The three families who stayed behind to fight the Red River in the southern Moorhead, Minnesota neighborhood of Riverview Circle, are mostly on their own. Some firefighters with the Moorhead and Callahan Fire Departments are with them.
But up at the sandbagging station outside the Johnson’s home, the “volunteers” now are all family members of Todd and Donna Morse and John Brummer next door. A family friend who works for the Morses, Adam Stewart, is loading sandbags into a truck. “Yesterday my wife was teaching college boys how to make sandbags,” he said, adding, “God, I love that woman!”

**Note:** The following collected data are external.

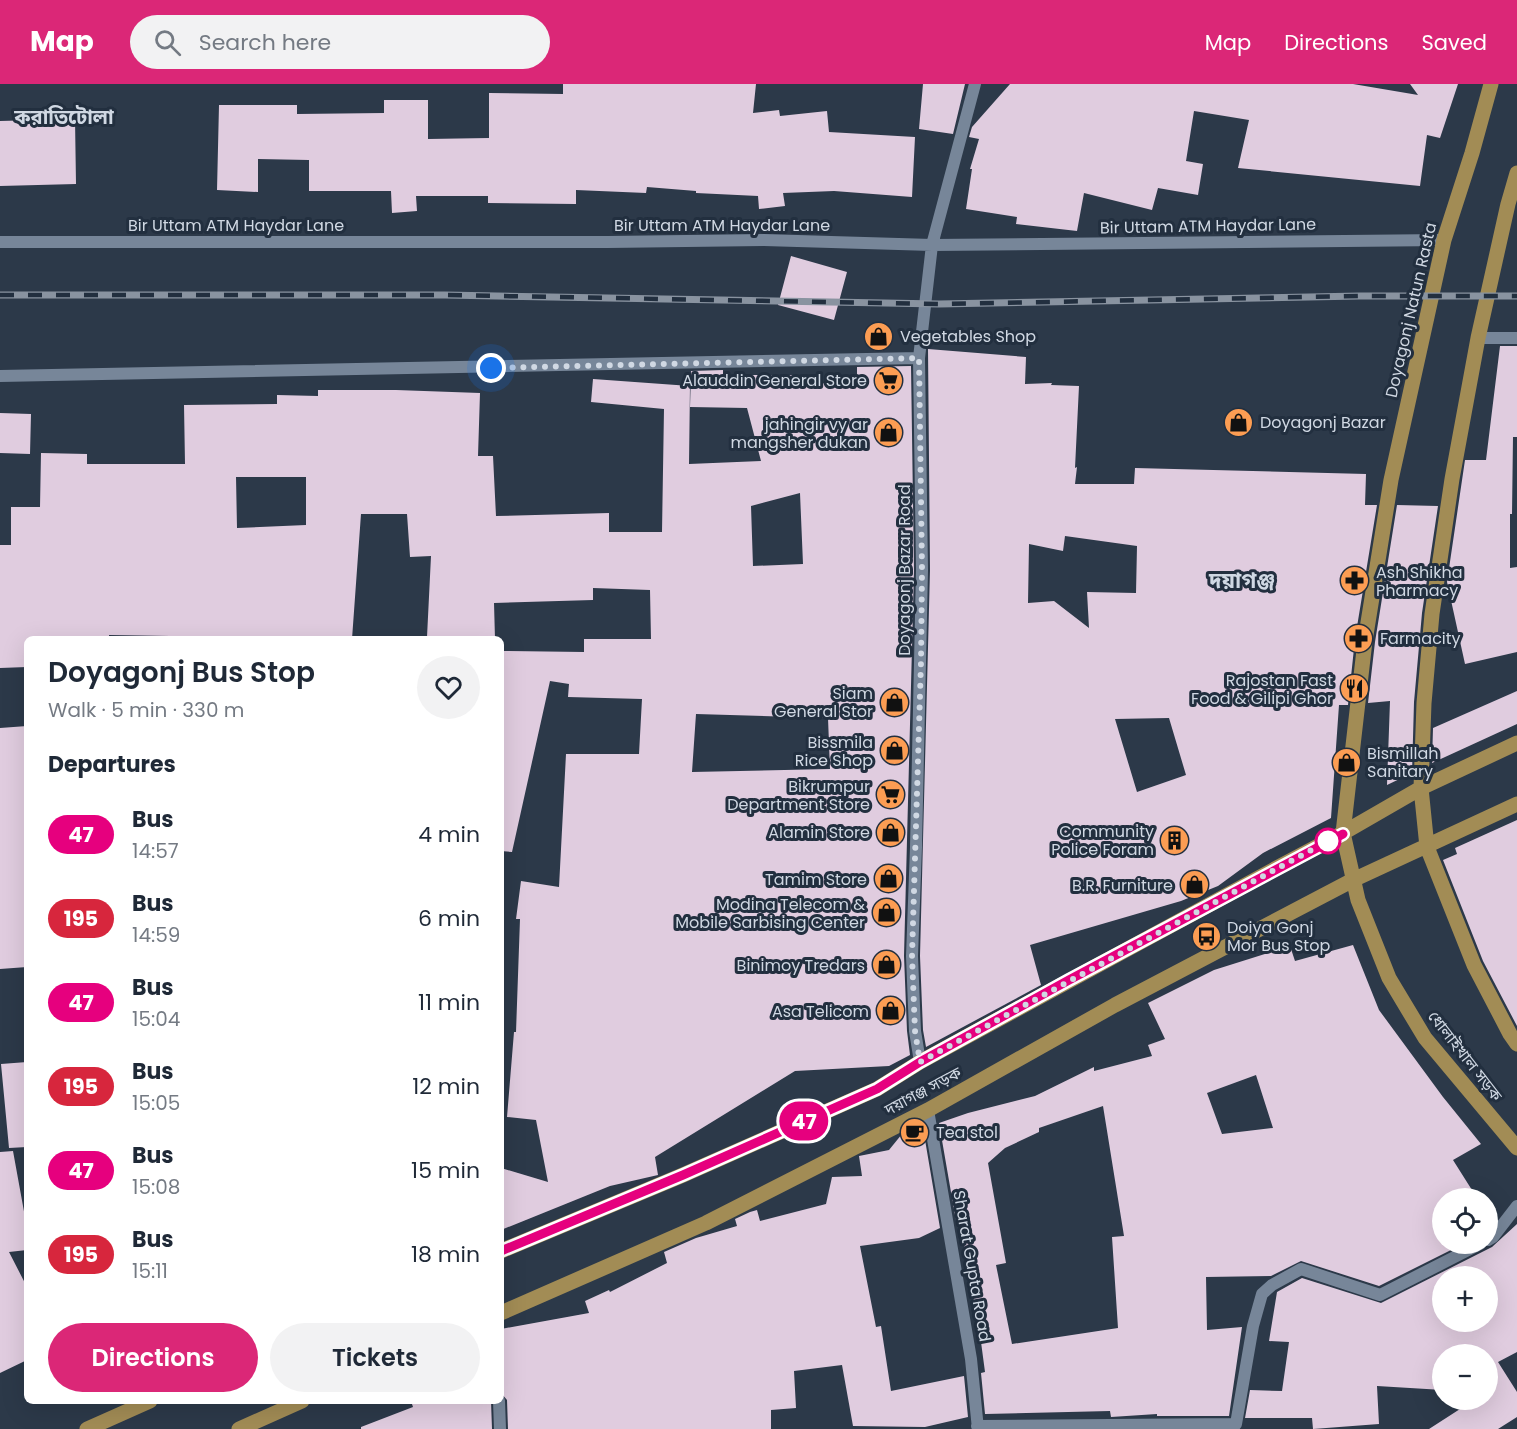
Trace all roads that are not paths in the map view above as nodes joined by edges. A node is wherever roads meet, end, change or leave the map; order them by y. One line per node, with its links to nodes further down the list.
1 (975, 84): 6 (street, Doyagonj Bazar Road)
2 (1491, 84): 4 (main road, Doyagonj Natun Rasta)
3 (1517, 172): 7 (main road)
4 (1443, 240): 6 (street, Bir Uttam ATM Haydar Lane); 14 (main road, Doyagonj Natun Rasta)
5 (0, 242): 6 (street, Bir Uttam ATM Haydar Lane)
6 (932, 244): 9 (street, Doyagonj Bazar Road)
7 (1478, 338): 8 (street); 12 (main road)
8 (1517, 338)
9 (919, 358): 10 (street); 18 (street, Doyagonj Bazar Road)
10 (0, 376)
11 (1517, 743): 12 (main road, দয়াগঞ্জ সড়ক)
12 (1421, 788): 14 (main road, দয়াগঞ্জ সড়ক); 15 (main road)
13 (1517, 804): 15 (main road, দয়াগঞ্জ সড়ক)
14 (1343, 834): 16 (main road, Doyagonj Natun Rasta); 18 (main road, দয়াগঞ্জ সড়ক)
15 (1426, 847): 16 (main road, দয়াগঞ্জ সড়ক); 17 (main road)
16 (1353, 880): 19 (main road, দয়াগঞ্জ সড়ক); 20 (main road, ধোলাইখাল সড়ক)
17 (1517, 1044)
18 (920, 1062): 23 (main road, দয়াগঞ্জ সড়ক)
19 (928, 1110): 25 (main road, দয়াগঞ্জ সড়ক); 30 (street, Sharat Gupta Road)
20 (1517, 1148)
21 (1517, 1206): 22 (street)
22 (1498, 1231)
23 (504, 1250)
24 (1460, 1254): 29 (street)
25 (504, 1312)
26 (143, 1404): 31 (main road)
27 (295, 1404): 32 (main road)
28 (499, 1404): 33 (street)
29 (1227, 1427): 30 (street)
30 (977, 1428)
31 (87, 1429)
32 (239, 1429)
33 (500, 1429)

The concern is a trickle-turned-river from the dike a storm drain that’s growing. There’s tremendous pressure on these sandbags right now and Todd and his relatives and friends are throwing sandbags into the water, entrapped by a black tarp.
The stench of mineral spirits permeates the Morse house. A pump with bad gas isn’t working and the carburetor is being cleaned to try to coax it back to a useful life.
John Brummer has sandbagged around his house. His son his here and his daughter, a member of the Air National Guard, has arrived, but I overheard a Moorhead firefighter say, “that’s an awful lot of water to be coming from a dike.” (As it turned out, it’s not coming from the dike.) Abut a half hour later, I also overheard him report to another fire official, “we think we’re getting ahead of it out at the street where a city pump has been hurling water back at the Red for the last four hours. He added, however, “if we don’t get this fixed….we could be in trouble.”
After Mark Seeley’s appearance on Midday, I called him and asked him to talk to John and from I understand, there was some encouragement that at least as far as water levels beyond the dike, it’s not getting noticeably worse. Beyond that, much of the information you’re hearing on MPR and reading on the Web site, isn’t getting through here; there’s no time to listen to the radio.
In that way, perhaps, Riverview Circle is cut off in more ways than one. Occasionally, I duck inside to file a blog update or video, and feel guilty that I’m not back outside helping. I check the comments and find messages from around the country for these three families — and the Red River Valley at large — and their eyes brighten when I relay them.
If clinging to hope and three families’ refusing to quit is all it took to beat back a flood, the Red River would be a punch-drunk loser.
But it takes more. The unanswered question, however, is how much more?